The problem: When you find the line with "### 相对于一个锚点对齐或分布" among the records below, reproduce it and each line after it exactly, ending with the line with "2. 使用选择工具，按住 Shift".

Records provided:
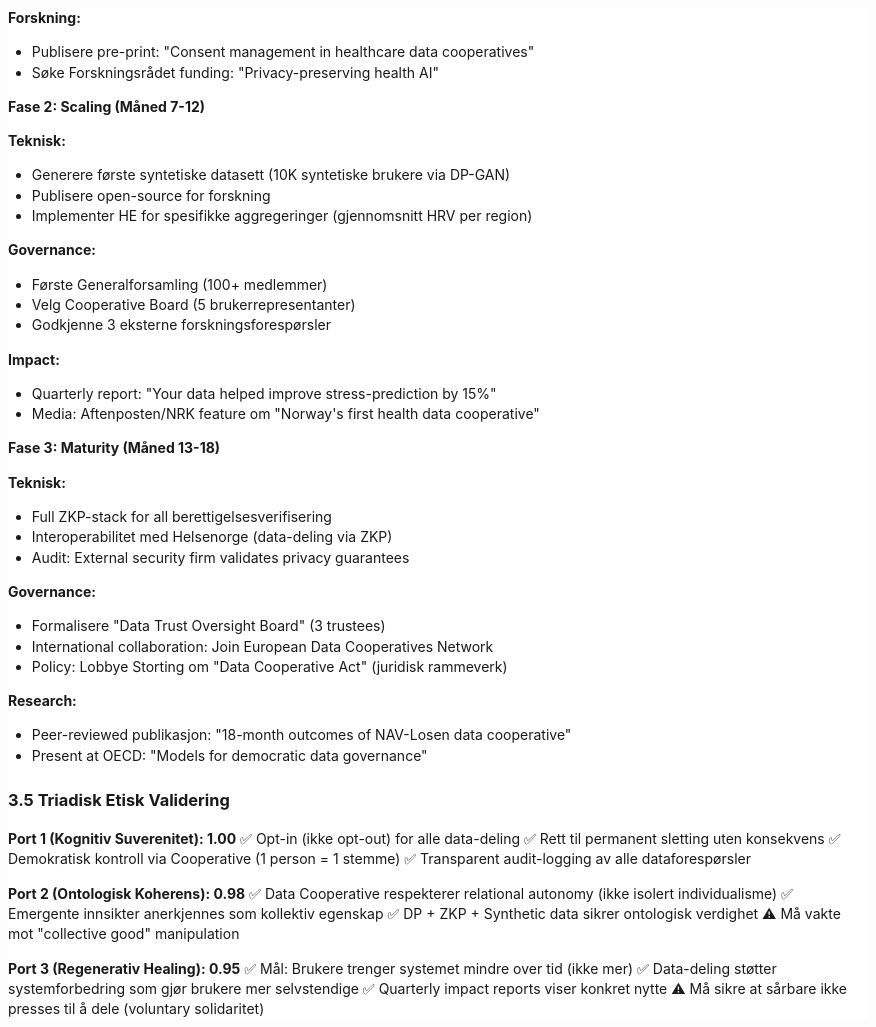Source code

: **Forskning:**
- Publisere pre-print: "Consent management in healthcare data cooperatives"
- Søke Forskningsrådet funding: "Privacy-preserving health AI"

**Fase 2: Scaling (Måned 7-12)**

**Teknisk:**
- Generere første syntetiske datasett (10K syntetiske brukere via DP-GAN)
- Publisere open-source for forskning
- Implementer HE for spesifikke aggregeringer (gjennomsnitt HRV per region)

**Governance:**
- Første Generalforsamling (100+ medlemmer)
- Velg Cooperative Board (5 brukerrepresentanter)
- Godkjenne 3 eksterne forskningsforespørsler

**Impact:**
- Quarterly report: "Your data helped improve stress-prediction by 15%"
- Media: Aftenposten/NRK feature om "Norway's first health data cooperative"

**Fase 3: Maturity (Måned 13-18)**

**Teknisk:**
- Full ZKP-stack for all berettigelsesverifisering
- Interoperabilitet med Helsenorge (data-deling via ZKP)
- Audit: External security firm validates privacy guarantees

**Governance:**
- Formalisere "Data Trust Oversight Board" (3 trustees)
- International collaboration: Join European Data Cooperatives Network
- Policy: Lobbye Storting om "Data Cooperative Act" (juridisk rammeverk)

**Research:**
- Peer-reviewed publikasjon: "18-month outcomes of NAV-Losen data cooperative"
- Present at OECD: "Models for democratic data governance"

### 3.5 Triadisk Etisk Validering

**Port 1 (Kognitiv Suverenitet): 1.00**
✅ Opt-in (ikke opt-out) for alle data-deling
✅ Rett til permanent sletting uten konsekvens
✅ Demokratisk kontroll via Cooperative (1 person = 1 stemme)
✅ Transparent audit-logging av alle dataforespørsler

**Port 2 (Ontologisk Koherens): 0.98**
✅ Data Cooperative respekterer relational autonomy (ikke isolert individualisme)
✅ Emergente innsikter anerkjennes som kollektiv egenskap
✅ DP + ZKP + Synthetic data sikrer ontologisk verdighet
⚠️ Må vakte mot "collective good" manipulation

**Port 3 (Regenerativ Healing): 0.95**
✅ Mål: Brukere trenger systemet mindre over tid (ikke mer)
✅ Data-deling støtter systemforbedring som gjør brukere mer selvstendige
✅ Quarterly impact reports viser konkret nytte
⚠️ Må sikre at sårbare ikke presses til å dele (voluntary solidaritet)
==
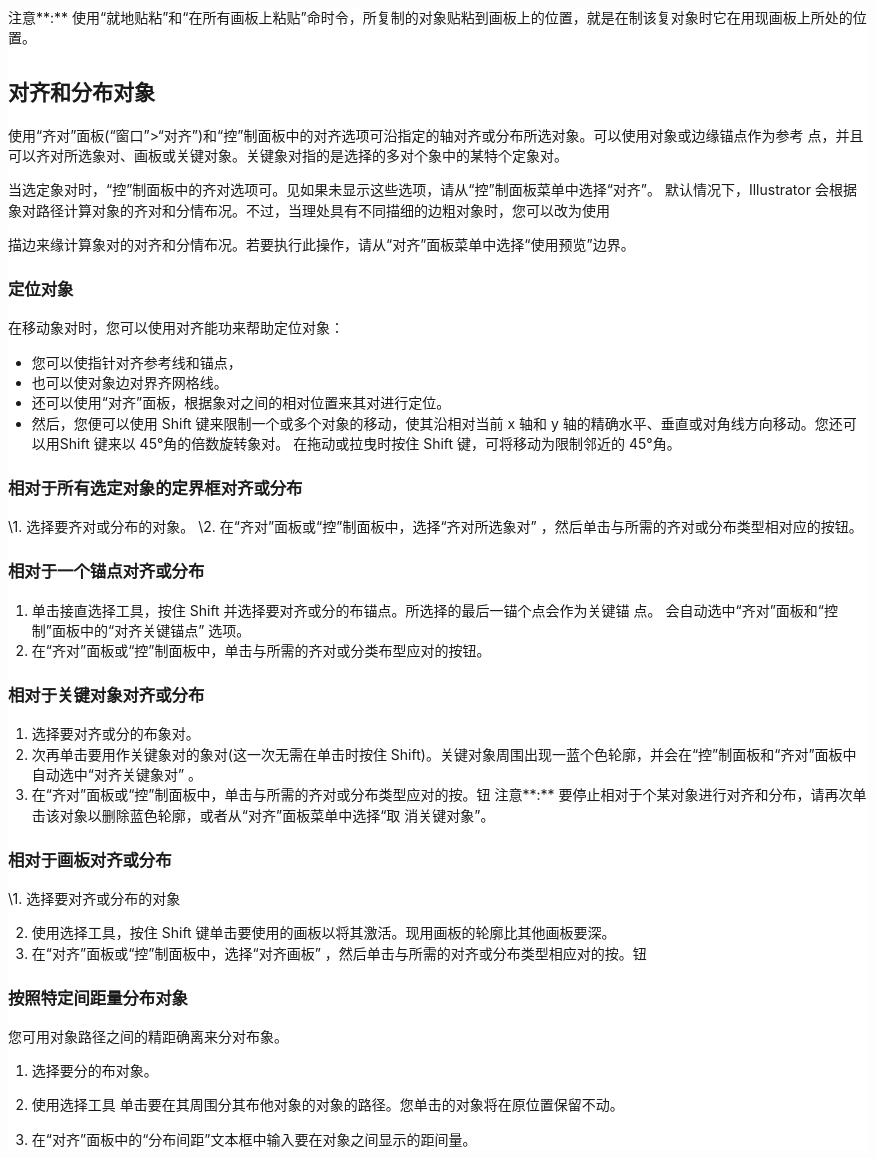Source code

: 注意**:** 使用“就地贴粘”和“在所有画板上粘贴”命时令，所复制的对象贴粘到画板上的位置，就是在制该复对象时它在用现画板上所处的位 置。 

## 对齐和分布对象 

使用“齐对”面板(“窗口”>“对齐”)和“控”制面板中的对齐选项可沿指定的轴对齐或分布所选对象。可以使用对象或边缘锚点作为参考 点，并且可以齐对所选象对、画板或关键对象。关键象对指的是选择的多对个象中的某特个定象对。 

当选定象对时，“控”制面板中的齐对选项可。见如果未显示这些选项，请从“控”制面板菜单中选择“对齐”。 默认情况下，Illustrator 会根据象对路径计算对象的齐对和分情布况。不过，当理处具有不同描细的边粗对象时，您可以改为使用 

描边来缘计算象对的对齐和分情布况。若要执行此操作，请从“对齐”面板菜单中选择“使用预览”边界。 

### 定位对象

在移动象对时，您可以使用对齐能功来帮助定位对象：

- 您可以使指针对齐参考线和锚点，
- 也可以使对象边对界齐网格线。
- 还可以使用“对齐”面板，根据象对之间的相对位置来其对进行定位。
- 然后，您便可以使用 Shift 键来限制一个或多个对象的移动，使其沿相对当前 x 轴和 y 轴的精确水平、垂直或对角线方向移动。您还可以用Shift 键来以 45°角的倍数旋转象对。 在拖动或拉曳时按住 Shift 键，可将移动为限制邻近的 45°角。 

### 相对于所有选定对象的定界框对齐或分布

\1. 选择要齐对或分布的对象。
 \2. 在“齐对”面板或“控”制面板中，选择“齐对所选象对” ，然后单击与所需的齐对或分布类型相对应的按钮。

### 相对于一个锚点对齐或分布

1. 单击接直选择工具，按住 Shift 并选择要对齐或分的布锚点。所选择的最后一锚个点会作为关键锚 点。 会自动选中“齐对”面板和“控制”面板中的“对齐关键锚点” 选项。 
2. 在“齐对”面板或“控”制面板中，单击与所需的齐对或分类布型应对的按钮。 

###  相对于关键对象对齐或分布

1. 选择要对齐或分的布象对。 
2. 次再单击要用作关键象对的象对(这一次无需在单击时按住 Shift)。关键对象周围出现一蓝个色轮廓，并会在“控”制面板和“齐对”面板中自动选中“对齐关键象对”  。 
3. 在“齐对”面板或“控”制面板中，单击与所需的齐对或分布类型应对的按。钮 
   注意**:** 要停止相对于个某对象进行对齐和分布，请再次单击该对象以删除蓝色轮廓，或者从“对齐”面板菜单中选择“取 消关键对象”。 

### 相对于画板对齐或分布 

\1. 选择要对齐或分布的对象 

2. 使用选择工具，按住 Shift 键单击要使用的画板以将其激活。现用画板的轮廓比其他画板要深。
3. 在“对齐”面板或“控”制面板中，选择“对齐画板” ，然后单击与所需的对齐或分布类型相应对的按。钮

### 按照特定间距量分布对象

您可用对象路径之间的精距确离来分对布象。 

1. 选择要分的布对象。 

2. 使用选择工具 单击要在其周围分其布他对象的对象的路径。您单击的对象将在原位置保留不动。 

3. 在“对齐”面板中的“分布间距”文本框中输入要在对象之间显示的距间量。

Response to this task:
### 相对于一个锚点对齐或分布

1. 单击接直选择工具，按住 Shift 并选择要对齐或分的布锚点。所选择的最后一锚个点会作为关键锚 点。 会自动选中“齐对”面板和“控制”面板中的“对齐关键锚点” 选项。 
2. 在“齐对”面板或“控”制面板中，单击与所需的齐对或分类布型应对的按钮。 

###  相对于关键对象对齐或分布

1. 选择要对齐或分的布象对。 
2. 次再单击要用作关键象对的象对(这一次无需在单击时按住 Shift)。关键对象周围出现一蓝个色轮廓，并会在“控”制面板和“齐对”面板中自动选中“对齐关键象对”  。 
3. 在“齐对”面板或“控”制面板中，单击与所需的齐对或分布类型应对的按。钮 
   注意**:** 要停止相对于个某对象进行对齐和分布，请再次单击该对象以删除蓝色轮廓，或者从“对齐”面板菜单中选择“取 消关键对象”。 

### 相对于画板对齐或分布 

\1. 选择要对齐或分布的对象 

2. 使用选择工具，按住 Shift 键单击要使用的画板以将其激活。现用画板的轮廓比其他画板要深。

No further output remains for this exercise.